At 100, last Nuremberg prosecutor still yearns for justice

"My job was to get into the concentration camps as they were being liberated, with the dead bodies all over the floor and with people waiting to be burned because the crematorium was so overcrowded."

Benjamin Ferencz - Chief Prosecutor in 1947 Einsatzgruppen Trial (photo credit: WIKIMEDIA COMMONS/ADAM JONES)
Benjamin Ferencz - Chief Prosecutor in 1947 Einsatzgruppen Trial
(photo credit: WIKIMEDIA COMMONS/ADAM JONES)
Seventy-five years on from the Nuremberg Trials, the last surviving prosecutor of the Nazi war criminals behind some of history's worst crimes is 100-years-old and still spreading a message to younger generations about the scourge of conflict and repression.
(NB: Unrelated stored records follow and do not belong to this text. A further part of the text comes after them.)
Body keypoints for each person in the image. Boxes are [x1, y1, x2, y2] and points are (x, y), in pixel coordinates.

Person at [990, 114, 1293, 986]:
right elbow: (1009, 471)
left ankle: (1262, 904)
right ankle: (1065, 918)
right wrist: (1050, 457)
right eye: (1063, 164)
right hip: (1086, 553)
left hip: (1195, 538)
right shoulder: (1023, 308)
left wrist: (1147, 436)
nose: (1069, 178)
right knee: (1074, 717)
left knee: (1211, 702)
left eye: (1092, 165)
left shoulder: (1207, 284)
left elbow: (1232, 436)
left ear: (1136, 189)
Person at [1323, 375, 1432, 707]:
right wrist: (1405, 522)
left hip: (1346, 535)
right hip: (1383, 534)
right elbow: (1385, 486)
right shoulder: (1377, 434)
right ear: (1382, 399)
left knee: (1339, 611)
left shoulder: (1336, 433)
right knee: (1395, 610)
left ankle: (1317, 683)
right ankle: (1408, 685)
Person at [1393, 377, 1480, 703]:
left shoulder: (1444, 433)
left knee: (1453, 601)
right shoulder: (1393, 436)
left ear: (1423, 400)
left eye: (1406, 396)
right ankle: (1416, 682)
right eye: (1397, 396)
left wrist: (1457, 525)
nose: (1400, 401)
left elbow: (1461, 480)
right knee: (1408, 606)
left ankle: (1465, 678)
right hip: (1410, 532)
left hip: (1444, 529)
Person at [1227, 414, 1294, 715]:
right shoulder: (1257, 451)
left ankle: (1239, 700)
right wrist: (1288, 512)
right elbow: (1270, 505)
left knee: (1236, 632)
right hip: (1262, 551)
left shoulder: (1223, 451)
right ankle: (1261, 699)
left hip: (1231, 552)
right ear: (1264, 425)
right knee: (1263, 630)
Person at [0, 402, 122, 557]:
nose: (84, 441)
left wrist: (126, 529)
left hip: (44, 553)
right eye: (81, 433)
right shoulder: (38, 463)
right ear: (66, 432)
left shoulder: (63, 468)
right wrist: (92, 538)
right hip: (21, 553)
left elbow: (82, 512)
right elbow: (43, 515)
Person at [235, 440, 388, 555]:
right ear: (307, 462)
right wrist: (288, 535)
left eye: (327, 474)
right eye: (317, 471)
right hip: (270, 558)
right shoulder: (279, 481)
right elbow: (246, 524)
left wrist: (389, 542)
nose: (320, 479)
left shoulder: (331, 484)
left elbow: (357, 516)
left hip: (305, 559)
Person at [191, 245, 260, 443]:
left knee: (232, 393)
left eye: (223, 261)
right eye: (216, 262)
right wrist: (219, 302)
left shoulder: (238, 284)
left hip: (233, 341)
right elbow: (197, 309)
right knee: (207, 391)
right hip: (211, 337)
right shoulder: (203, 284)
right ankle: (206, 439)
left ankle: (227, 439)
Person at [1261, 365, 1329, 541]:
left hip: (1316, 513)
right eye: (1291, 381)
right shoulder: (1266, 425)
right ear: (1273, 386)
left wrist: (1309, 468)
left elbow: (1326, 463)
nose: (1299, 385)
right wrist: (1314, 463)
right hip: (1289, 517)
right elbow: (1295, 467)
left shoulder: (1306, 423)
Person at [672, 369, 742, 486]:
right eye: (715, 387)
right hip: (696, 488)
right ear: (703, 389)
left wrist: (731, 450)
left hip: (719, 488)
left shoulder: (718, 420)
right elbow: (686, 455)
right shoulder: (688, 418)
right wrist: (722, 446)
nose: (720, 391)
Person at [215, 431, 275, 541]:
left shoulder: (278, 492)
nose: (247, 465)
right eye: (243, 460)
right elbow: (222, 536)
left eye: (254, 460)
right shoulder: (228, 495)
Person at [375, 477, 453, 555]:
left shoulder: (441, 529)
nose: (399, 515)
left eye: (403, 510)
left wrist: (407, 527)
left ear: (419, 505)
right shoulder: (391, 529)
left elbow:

Benjamin Ferencz was 25 and a US soldier when, in the last days of World War Two, he was assigned to collect evidence about the war crimes committed by Germany under Adolf Hitler.
Later, Ferencz became a prosecutor at the US military tribunal in Nuremberg, southern Germany, securing the convictions of 22 members of the Einsatzgruppen - paramilitary death squads who slaughtered upwards of a million people, most of them Jews, across occupied Europe.
"There are very few people who have seen what I have seen," he said from his home in Delray Beach, Florida.
"My job was to get into the concentration camps as they were being liberated, with the dead bodies all over the floor and with people waiting to be burned because the crematorium was so overcrowded."
The trials are today seen as the forerunners of tribunals like the International Criminal Court (ICC) in The Hague, which has prosecuted politicians and soldiers for their crimes against humanity, albeit with mixed results.
Ferencz campaigned for decades for the ICC to be established, delivering a closing prosecution statement at the conclusion of its historic first case, against the Congolese warlord Thomas Lubanga, in 2012.
"Take your case to a fair court and have them decide what's right and what's wrong," he said on Wednesday. "Now you save yourself killing a lot of innocent people."
The courtroom in Nuremberg has been preserved and still draws many visitors to see the seat where defendants like Air Marshal Hermann Goering heard their death sentences.
"There is huge interest," Axel Fischer, curator of the museum, said.